Data listing:
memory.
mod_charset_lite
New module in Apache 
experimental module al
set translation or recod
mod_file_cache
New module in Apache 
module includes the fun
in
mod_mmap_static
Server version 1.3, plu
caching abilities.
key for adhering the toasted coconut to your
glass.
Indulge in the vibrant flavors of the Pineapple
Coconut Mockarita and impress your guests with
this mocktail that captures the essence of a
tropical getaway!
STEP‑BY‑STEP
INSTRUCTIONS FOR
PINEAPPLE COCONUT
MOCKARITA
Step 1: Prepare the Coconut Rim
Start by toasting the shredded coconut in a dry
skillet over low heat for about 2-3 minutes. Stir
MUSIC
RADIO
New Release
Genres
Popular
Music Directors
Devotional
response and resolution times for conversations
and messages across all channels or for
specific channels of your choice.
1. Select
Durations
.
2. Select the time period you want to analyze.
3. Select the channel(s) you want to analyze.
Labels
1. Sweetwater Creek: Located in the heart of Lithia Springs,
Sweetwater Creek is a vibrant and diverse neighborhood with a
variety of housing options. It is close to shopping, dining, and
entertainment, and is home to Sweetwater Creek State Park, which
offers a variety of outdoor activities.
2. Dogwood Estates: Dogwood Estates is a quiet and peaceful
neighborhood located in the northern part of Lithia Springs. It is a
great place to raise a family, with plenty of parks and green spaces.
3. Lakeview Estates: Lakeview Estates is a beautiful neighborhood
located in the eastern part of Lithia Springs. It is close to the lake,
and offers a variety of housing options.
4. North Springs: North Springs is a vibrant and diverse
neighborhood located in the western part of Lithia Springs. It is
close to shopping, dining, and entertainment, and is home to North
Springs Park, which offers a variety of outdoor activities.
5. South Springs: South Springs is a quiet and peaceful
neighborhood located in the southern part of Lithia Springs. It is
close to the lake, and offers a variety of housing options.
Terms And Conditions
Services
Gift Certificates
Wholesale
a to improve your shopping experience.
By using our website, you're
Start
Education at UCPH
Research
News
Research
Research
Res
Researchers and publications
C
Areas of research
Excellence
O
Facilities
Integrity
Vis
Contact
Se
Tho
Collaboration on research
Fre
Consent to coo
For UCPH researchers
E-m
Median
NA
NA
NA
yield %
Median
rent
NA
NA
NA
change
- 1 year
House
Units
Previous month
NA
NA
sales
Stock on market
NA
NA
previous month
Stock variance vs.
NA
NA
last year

What you need to do: Only lines holding the word "outdoor" belong in the answer; copy all of them from the records.

Solution:
offers a variety of outdoor activities.
Springs Park, which offers a variety of outdoor activities.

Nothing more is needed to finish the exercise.